If one does not do one’s job, one is fired. I don’t care if they are a service/manufacturing employee, president, congressman, or governor.

So you might ask, “What is he railing against this time?”

The Washington Times reports:

Democrats on the Senate Finance Committee on Wednesday turned back a Republican amendment to wait 72 hours and require a full cost estimate before the final committee vote on the health care reform bill [There was one democratic defector to be fair].

…The amendment would have delayed a vote on the final bill for about two weeks to allow the Congressional Budget Office to complete its final analysis on the cost and implications of the legislation.


What we see here is not an unreasonable request. The measure would have allowed each side to have a chance to read the massive bill as well as to have a full CBO report on projected costs of the bill.

I believe Sen. John Kerry (D-MA) was correct in noting, “This was fundamentally a delay tactic.” Yes, it probably was, but there are two main reasons why that should not matter.

First: Sen. Grassley was right when he claimed, "It's what [the public] expects us to do anyway -- read a bill before you vote on it." We expect it because we expect decisions to be informed and complete. These bills are massive and stuffed with all types of questionable appropriations and mandates. When someone swears to protect the Constitution of the United States, as all congressmen do, he must look to the bills content to see if it runs afoul to the supreme law of the land. It is in the job subscription, and it is necessary.

Second: Why are you afraid of delay, Sen. Kerry? Sir, I don’t know if you have ever read JRR Tolkien, but perhaps you should take the advice of Treebeard and “don’t be so hasty.” What you are doing in DC is of long-term significance. If we need health insurance reform, let it be done in a manner that will provide sound results. Let the job be thorough, and do it right. Our nation is not served by a bill slapped together by special interests and pushed through at a pace unbefitting of democratic discourse.
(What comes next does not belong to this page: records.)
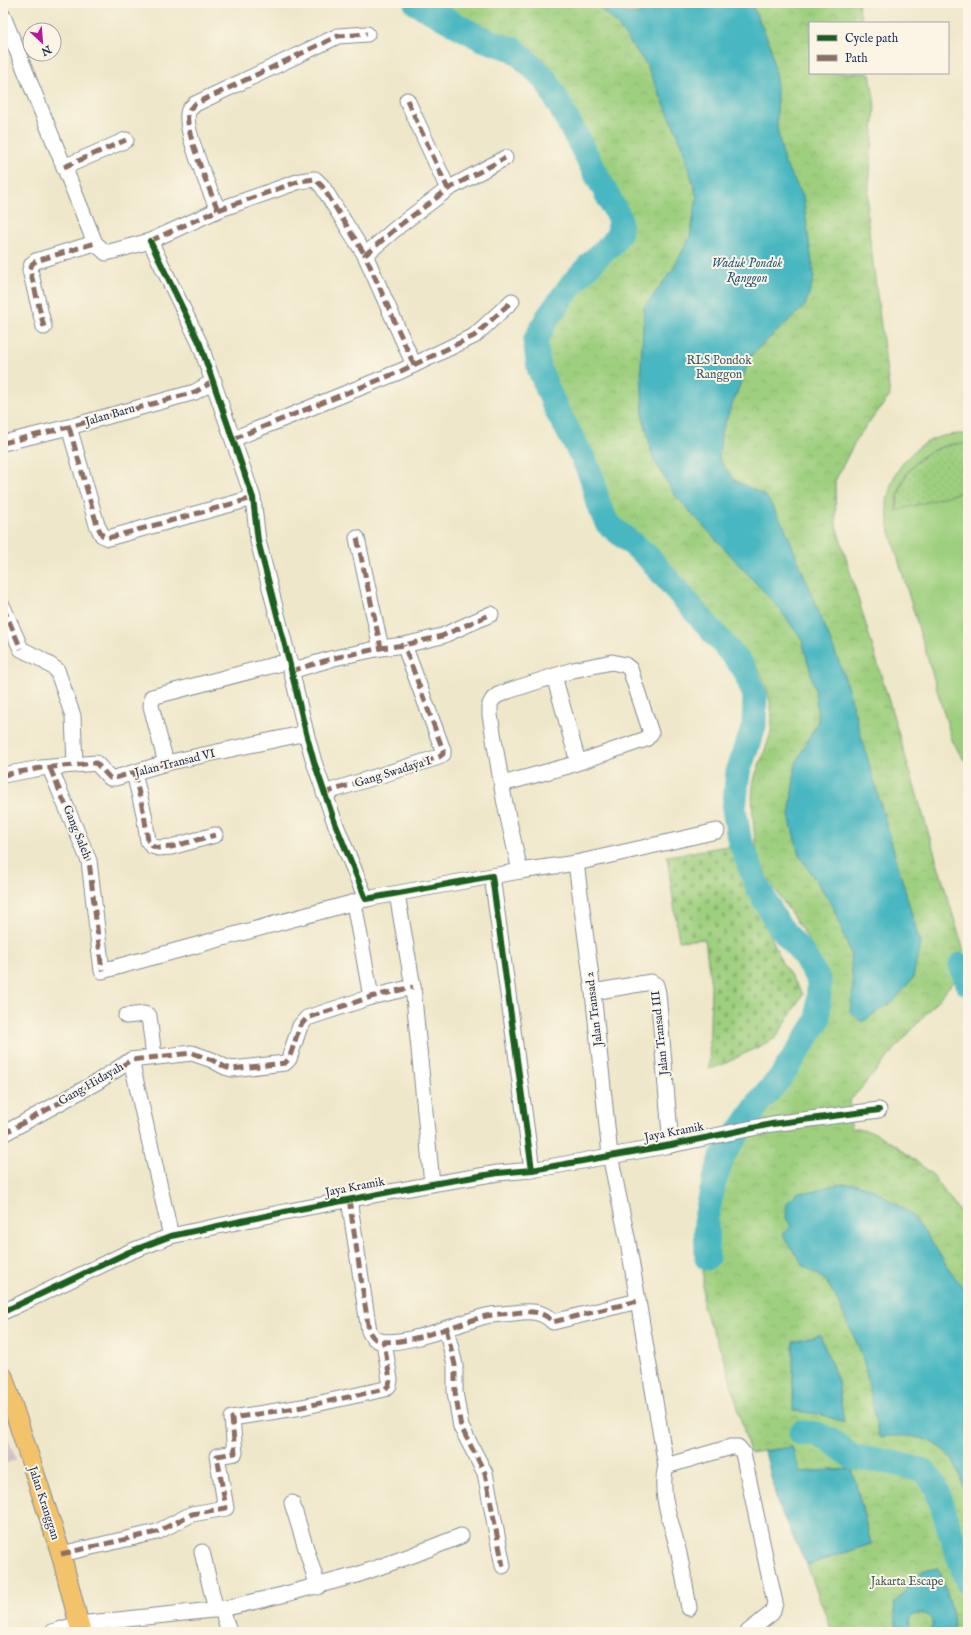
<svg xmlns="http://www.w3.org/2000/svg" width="971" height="1635" font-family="'IM FELL English',serif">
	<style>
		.industrial { fill: #d1bdca }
		.grass { fill: url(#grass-dots); stroke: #5c7f6e }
		.cemetery { fill: url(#cemetery-stones); stroke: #5c7f6e }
		.park { fill: url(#park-crowns); stroke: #5c7f6e }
		.pitch { fill: #9ecf7e; stroke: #5c7f6e }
		.water { fill: #49b7c1; stroke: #327390 }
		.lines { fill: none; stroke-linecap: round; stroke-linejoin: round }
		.river { stroke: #49b7c1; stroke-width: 25 }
		.minor-casing { stroke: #848b94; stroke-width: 17 }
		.major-casing { stroke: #848b94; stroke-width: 21 }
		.minor { stroke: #fff; stroke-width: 15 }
		.major { stroke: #f2c36a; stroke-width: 19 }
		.quiet { stroke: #8d6e63; stroke-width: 5; stroke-dasharray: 10 5; stroke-linecap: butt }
		.cycleway-casing { stroke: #fcf5e5; stroke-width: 8 }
		.cycleway { stroke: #1b5e20; stroke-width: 6 }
		.labels { text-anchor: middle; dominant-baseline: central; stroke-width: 4; stroke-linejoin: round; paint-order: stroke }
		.park-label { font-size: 12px; fill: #3c5766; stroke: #fcf5e5 }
		.street-label { font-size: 12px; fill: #1b2f5e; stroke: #fcf5e5 }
		.water-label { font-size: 13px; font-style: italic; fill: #29587c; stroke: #fcf5e5 }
	</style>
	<defs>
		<pattern id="grass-dots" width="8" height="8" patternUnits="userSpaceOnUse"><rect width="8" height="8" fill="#9ecf7e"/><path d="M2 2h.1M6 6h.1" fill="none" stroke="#88b26f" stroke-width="1.8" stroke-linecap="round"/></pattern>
		<pattern id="cemetery-stones" width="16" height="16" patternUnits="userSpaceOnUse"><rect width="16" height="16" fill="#9ecf7e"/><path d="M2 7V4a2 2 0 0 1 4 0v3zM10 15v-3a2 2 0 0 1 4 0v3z" fill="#88b26f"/></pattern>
		<pattern id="park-crowns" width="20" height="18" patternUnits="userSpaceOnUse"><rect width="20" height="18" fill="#9ecf7e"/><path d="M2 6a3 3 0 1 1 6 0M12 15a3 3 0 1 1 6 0" fill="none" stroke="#88b26f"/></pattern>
	</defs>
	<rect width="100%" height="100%" fill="#fcf5e5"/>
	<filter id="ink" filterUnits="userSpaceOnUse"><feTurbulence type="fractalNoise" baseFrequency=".025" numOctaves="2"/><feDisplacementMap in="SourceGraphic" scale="8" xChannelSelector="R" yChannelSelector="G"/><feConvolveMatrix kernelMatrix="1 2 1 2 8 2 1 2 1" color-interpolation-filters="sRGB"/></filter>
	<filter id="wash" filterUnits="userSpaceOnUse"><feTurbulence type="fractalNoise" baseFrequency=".012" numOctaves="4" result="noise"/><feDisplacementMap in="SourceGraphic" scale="16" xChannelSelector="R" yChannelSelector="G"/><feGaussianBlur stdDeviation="0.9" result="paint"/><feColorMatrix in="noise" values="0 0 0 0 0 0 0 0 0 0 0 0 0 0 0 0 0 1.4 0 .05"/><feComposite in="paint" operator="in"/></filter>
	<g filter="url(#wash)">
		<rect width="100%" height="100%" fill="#eee7c9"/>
		<polygon class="industrial" points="3,1424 16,1460 3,1464"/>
		<path class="grass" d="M 961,443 L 968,444 L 968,750 L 896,512 C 900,470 919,449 961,443 Z"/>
		<polygon class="cemetery" points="734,845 781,961 803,994 776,1038 722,1065 709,1069 711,986 705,939 679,941 667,856"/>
		<path class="park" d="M 435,3 L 858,3 L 862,23 L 810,23 L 810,73 L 870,73 L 875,106 L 867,216 L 890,396 L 857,438 L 835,481 L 836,525 L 968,965 L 850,1101 L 851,1128 L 873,1132 L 894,1144 L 931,1173 L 968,1224 L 968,1632 L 832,1632 L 807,1565 L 871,1544 L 852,1469 L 799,1472 L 792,1447 L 750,1453 L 725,1361 L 703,1308 L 703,1259 L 716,1257 L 713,1208 L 720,1180 L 728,1160 L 824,1019 C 838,949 779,914 758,855 C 754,844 751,798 753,786 C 756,767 767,750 771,731 C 774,714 769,691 761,675 C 746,647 721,627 699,605 C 671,578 643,550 615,523 L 606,510 L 601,493 L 596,470 L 558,396 L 546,368 L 543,342 L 554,320 L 591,271 L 617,248 L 626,232 L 624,214 L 549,64 L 523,44 Z"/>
		<path class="pitch" d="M 961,434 L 968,434 L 968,444 C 943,441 916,455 904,478 C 898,489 897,500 896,511 L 968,490 L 968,764 L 961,756 L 952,740 L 890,532 C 888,518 885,505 889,492 C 895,466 917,442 943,436 C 949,435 955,434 961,434 Z"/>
		<g class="water">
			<polygon points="594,3 614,3 616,7 625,13 638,14 664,3 751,3 770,44 777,86 777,127 784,162 803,196 814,278 805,306 752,354 721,433 719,459 734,480 766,496 785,528 843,672 920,943 913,978 895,1000 862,1022 850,1012 853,987 850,952 833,906 799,855 789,816 796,763 818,721 815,689 802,640 779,608 674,494 653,458 643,417 641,365 644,308 673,269 690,237 697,197 681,142 646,64 615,22"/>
			<path d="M 852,1183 L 871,1188 L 911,1214 L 932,1242 L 947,1266 L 968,1295 L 968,1506 C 964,1491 959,1466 948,1454 C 932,1436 905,1434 882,1437 L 878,1435 L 865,1366 L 860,1350 L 835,1296 L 825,1280 L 804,1266 L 784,1237 L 783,1233 L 791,1227 L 786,1218 L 787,1203 L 798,1192 C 814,1194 815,1190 829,1186 C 836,1185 844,1184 852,1183 Z"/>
			<polygon points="820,1335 838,1381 844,1422 822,1415 793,1410 793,1342"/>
			<polygon points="792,1447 800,1472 852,1469 871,1544 807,1565 778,1506 765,1451"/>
			<path d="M 938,1568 C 945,1588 955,1611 954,1632 L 929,1632 C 947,1609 896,1606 913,1632 L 897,1632 L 894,1603 L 922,1571 Z"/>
		</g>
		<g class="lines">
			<g class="river">
				<polyline points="416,3 482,39 515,50 546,80 619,217 620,231 613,243 596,258 571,285 548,317 535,341 539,368 555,407 583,458 592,478 598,504 607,523 648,557 744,668 755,696 754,726 738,772 734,809 739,838 756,883 777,923 803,954 819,981 818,1020 781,1077 761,1100 723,1155 714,1182 706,1218 707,1258"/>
				<polyline points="961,965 968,984"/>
				<polyline points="801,1433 817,1434 833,1442 852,1457 890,1462 921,1470 930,1478 937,1489 955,1547 968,1583"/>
			</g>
		</g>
	</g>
	<g filter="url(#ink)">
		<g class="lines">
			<g class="minor-casing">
				<g id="minor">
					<polyline points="3,16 95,243 106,253 150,241 218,210 300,181 315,179 322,186 365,255"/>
					<polyline points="407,100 448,189"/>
					<polyline points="64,167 126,140"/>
					<path d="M 218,210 C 211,193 181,125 189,110 C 190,108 194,106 195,104 L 338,36 L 367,34"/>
					<polyline points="150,241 200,344 253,498 258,541 289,661 306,733 314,762 335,823 366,899 492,876 532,1170"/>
					<polyline points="44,327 30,270 32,264 36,261 95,243"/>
					<polyline points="414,365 365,255 400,225 448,189 505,158"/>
					<polyline points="69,427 97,525 102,535 108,538 253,498"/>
					<polyline points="233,439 401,371 474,336 512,301"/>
					<polyline points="3,443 69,427 195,392 214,381"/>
					<polyline points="357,538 381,648"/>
					<polyline points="3,607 21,649 41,659 57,670 73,716 75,765"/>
					<polyline points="291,671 334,658 381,648 404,645 442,636 491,614"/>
					<polyline points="554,676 578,762"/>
					<polyline points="166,763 151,706 152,697 289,661"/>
					<polyline points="50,768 89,861 102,971 366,899"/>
					<polyline points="134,773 144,814 148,841 152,846 158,848 171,847 215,835"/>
					<polyline points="3,775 41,768 96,763 110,778 115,778 166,763 306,733"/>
					<polyline points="324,793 439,757 443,754 443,750 404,645"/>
					<path d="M 576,863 L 593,992 L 610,1155 L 628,1242 L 666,1466 C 658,1495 673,1525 679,1554 C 683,1572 686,1590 689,1608"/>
					<polyline points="520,871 576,863 717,831"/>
					<polyline points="492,876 520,871 504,799 490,715 490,704 493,699 498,695 508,691 573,670 612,662 625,665 630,669 651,733 646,739 568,766 502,784"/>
					<polyline points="397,894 413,987 432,1184"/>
					<polyline points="354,903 371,997"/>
					<polyline points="593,992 651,982 656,985 658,993 671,1145"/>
					<polyline points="126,1016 144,1014 149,1016 154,1057"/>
					<polyline points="131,1060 171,1236"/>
					<polyline points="3,1134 97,1082 131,1060 192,1053 212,1060 225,1067 232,1069 285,1063 289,1059 300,1026 307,1018 371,997 413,987"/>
					<path d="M 349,1199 L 369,1331 C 371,1335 373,1338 377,1340 C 400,1349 461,1322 486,1316 C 495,1314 505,1314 514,1313 C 529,1311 542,1310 553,1322 L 638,1301"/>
					<polyline points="3,1312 129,1252 171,1236 289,1211 432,1184 498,1173 532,1170 671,1145 772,1124 879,1110"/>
					<polyline points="446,1328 455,1365 455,1392 461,1427 485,1473 503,1566"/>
					<polyline points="666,1466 731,1447 738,1447 743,1453 775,1603 772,1613 748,1632"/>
					<polyline points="292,1503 318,1587"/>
					<polyline points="202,1552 216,1610"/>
					<polyline points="61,1554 157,1532 192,1514 226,1508 217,1456 235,1453 232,1418 302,1407 385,1389 389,1385 390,1380 384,1342"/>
					<polyline points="222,1609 229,1632"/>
					<polyline points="52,1632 79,1624 222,1609 282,1595 357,1575 413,1555 461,1536"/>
				</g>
			</g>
			<g class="major-casing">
				<polyline id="major" points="3,1376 61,1554 81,1632"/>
			</g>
			<use href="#minor" class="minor"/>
			<use href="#major" class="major"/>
			<g class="quiet">
				<polyline points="407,100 448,189"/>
				<polyline points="64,167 126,140"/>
				<path d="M 218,210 C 211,193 181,125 189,110 C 190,108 194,106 195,104 L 338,36 L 367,34"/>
				<polyline points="150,241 218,210 300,181 315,179 322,186 365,255"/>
				<polyline points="44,327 30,270 32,264 36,261 95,243"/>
				<polyline points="414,365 365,255 400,225 448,189 505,158"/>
				<polyline points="69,427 97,525 102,535 108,538 253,498"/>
				<polyline points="233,439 401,371 474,336 512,301"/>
				<polyline points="3,443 69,427 195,392 214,381"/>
				<polyline points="357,538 381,648"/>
				<polyline points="3,607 21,649"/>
				<polyline points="291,671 334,658 381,648 404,645 442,636 491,614"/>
				<polyline points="50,768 89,861 102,971"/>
				<polyline points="134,773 144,814 148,841 152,846 158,848 171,847 215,835"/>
				<polyline points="3,775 41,768 96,763 110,778 115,778 166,763"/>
				<polyline points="324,793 439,757 443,754 443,750 404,645"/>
				<polyline points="3,1134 97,1082 131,1060 192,1053 212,1060 225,1067 232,1069 285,1063 289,1059 300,1026 307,1018 371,997 413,987"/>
				<path d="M 349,1199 L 369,1331 C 371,1335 373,1338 377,1340 C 400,1349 461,1322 486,1316 C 495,1314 505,1314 514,1313 C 529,1311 542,1310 553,1322 L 638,1301"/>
				<polyline points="446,1328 455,1365 455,1392 461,1427 485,1473 503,1566"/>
				<polyline points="61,1554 157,1532 192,1514 226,1508 217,1456 235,1453 232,1418 302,1407 385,1389 389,1385 390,1380 384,1342"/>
			</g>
			<g class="cycleway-casing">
				<g id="cycleway">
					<polyline points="150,241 200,344 253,498 258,541 289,661 306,733 314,762 335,823 366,899 492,876 532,1170"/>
					<polyline points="3,1312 129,1252 171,1236 289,1211 432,1184 498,1173 532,1170 671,1145 772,1124 879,1110"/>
				</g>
			</g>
			<use href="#cycleway" class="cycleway"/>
		</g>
	</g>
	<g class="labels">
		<g class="park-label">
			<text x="719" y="360">RLS Pondok<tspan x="719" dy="14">Ranggon</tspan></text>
			<text x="907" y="1581">Jakarta Escape</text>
		</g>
		<g class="street-label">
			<text transform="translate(110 415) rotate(-16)">Jalan Baru</text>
			<text transform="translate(175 763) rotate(-14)">Jalan Transad VI</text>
			<text transform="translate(393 772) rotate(-17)">Gang Swadaya I</text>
			<text transform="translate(77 832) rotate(68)">Gang Saleh</text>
			<text transform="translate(594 1009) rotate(-97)">Jalan Transad 2</text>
			<text transform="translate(660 1033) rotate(-96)">Jalan Transad III</text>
			<text transform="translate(91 1084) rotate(-30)">Gang Hidayah</text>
			<text transform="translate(674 1132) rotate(-11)">Jaya Kramik</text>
			<text transform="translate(355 1187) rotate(-11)">Jaya Kramik</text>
			<text transform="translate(44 1503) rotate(72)">Jalan Kranggan</text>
		</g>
		<g class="water-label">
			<text x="747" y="263">Waduk Pondok<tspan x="747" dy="15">Ranggon</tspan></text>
		</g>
	</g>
	<rect width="971" height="1635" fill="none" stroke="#fcf5e5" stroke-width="16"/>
	<rect x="809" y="22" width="140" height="52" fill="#fcf5e5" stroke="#a2a6af"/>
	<rect x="817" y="35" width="20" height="6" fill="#1b5e20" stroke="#a2a6af"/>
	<text x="845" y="42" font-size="12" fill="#1b2f5e">Cycle path</text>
	<rect x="817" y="55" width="20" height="6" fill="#8d6e63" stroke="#a2a6af"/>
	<text x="845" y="62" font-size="12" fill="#1b2f5e">Path</text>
	<g transform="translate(42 42) rotate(154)"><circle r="19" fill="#fcf5e5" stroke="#a2a6af"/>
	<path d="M0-3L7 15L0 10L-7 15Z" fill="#b5179e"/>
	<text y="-6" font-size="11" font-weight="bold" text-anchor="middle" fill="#1b2f5e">N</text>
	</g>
</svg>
This is not the first time that the reading of a bill has been discouraged and neglected. It has happened many times before, and I am sure it will happen many times in the future. Moreover, this behavior is truly problematic and a grave threat to our liberty.

Most bills are too long, and there is no need for it to be so. Length does not guarantee thoroughness or competence. The only guarantee length provides is the guarantee of more hiding places for pork and unconstitutional clauses to hide and wait.

Some of our “best” bills ever before congress have been short and to the point. Many of these bills were written by lawmakers and framed with the people’s interest at heart. This is not the case with most of our major pieces of legislation in this day in age. Our “lawmakers” vote on pork-bloated patchworks that are framed by special interest groups whose main focus is their own profits and pocket-lining.

This truth is merely a result of how we as a society view government. As we look at government as our keeper and sole provider, we should not be surprised that powerful interests groups hold the same view. In a government based on looting and a "get while the getting’s good" attitude, these interests are merely acting out the beliefs held by many in society.

With this I will conclude: hasty passage of large bills is a danger to our liberties.

Many of the same Republicans now calling foul as the Democrats pass a bloated, unconstitutional bill were the same ones trying to ram an bloated, unconstitutional “Patriot Act” down the throats of the American people at an alarmingly rapid pace.

What was left behind was a mistake, an infringement of civil liberties, and an America no safer. In fact, the sole result was an America whose citizens needed only to look to unchecked government violations of constitutional protection to find a true source of terror.

Big bills can be dangerous based on the nature of the beast; unread big bills passed in haste are even worse.

The worst of all, however, are laws that are not passed in pursuance to the constitution and treated as the supreme law of the land.

Let’s hold our elected officials accountable in both the fruits of their labor and the steps taken to get there.